TRY IT:
The task here is to set down every line of the listing exactly.

◆ ◆ ◆ ◆

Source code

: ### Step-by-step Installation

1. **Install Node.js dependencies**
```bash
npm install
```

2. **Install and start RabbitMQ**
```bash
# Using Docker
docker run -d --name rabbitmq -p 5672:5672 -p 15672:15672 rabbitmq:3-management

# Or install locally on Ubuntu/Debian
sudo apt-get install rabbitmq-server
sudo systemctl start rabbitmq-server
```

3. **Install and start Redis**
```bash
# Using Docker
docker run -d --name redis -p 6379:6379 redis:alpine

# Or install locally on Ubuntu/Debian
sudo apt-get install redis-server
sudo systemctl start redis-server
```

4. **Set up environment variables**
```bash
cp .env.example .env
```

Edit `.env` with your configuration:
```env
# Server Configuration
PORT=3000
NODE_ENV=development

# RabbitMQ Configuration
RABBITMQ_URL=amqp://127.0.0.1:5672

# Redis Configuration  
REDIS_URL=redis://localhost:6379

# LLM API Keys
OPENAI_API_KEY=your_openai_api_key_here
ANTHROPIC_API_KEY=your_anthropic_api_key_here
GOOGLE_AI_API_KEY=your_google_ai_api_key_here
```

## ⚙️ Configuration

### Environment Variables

◆ ◆ ◆ ◆

PROBLEM SOLUTION:
Source code

: ### Step-by-step Installation

1. **Install Node.js dependencies**
```bash
npm install
```

2. **Install and start RabbitMQ**
```bash
# Using Docker
docker run -d --name rabbitmq -p 5672:5672 -p 15672:15672 rabbitmq:3-management

# Or install locally on Ubuntu/Debian
sudo apt-get install rabbitmq-server
sudo systemctl start rabbitmq-server
```

3. **Install and start Redis**
```bash
# Using Docker
docker run -d --name redis -p 6379:6379 redis:alpine

# Or install locally on Ubuntu/Debian
sudo apt-get install redis-server
sudo systemctl start redis-server
```

4. **Set up environment variables**
```bash
cp .env.example .env
```

Edit `.env` with your configuration:
```env
# Server Configuration
PORT=3000
NODE_ENV=development

# RabbitMQ Configuration
RABBITMQ_URL=amqp://127.0.0.1:5672

# Redis Configuration  
REDIS_URL=redis://localhost:6379

# LLM API Keys
OPENAI_API_KEY=your_openai_api_key_here
ANTHROPIC_API_KEY=your_anthropic_api_key_here
GOOGLE_AI_API_KEY=your_google_ai_api_key_here
```

## ⚙️ Configuration

### Environment Variables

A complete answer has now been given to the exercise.